Limitations and future research avenues
This study has limitations. First, the limitations imposed by insufficiencies in the available data that impede additional analyses. For instance, it would be relevant to consider how the strategic motivations – market seeking, natural resource seeking, strategic asset seeking (Dunning, 1993) – impact the degree of equity ownership in acquisitions in context of institutional uncertainty. Other data potentially relevant include data on the economic performance and innovation since, on one side, the evidence on the impact of acquisitions on firms performance is not consensual (Chapman, 2003 and Capron and Shen, 2007) and, on other side, researchers have pointed to the potential that MNCs may reconfigure their portfolio of resources and competences using acquisitions (Barkema et al., 1996, Dyer et al., 2004, Ferreira, 2007 and Haspeslagh and Jemison, 1991). Future research will possibly require data collected through survey to assess the motivations and the benefits expected from the acquisitions.

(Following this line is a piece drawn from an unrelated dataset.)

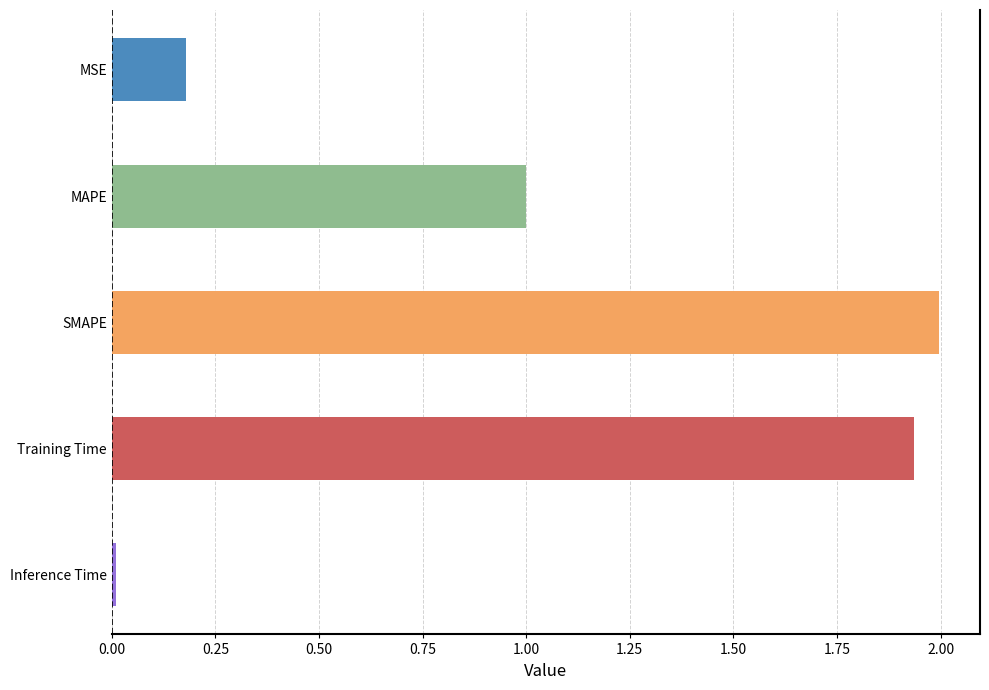

Is it true that the value at SMAPE is 0.7?

False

Other limitation concerns the focus on acquisitions in a single country: Brazil. Future studies in other emerging economies, or with more than one host country, may provide a better understanding of how MNCs act when expanding into institutionally less developed countries. In a complementary vein, future studies may seek to comprehend the investments in south-south cross-border acquisitions, that is, acquisitions to and from emerging economies. Foreign investment still flows mainly from north to south, but there may be substantial differences in the strategic motivations of emerging MNCs.
Finally, using real options theory, in conditions of high uncertainty in the foreign markets it may be better for MNCs to commit less resources to maintain flexibility and permit a faster exit from the host country if the conditions become more adverse (Tong et al., 2008). Smaller investments may be terminated with lower costs if the host country conditions are worse than initially forecasted. However, in institutionally less developed countries there may be institutional barriers that hinder divestments (Peng et al., 2009) and make unviable adapting to changing environmental and business conditions. Thus, it is relevant to examine in future studies how MNCs may plan their strategies concerning the equity stakes of their investments to protect from a worsening of the host institutional conditions.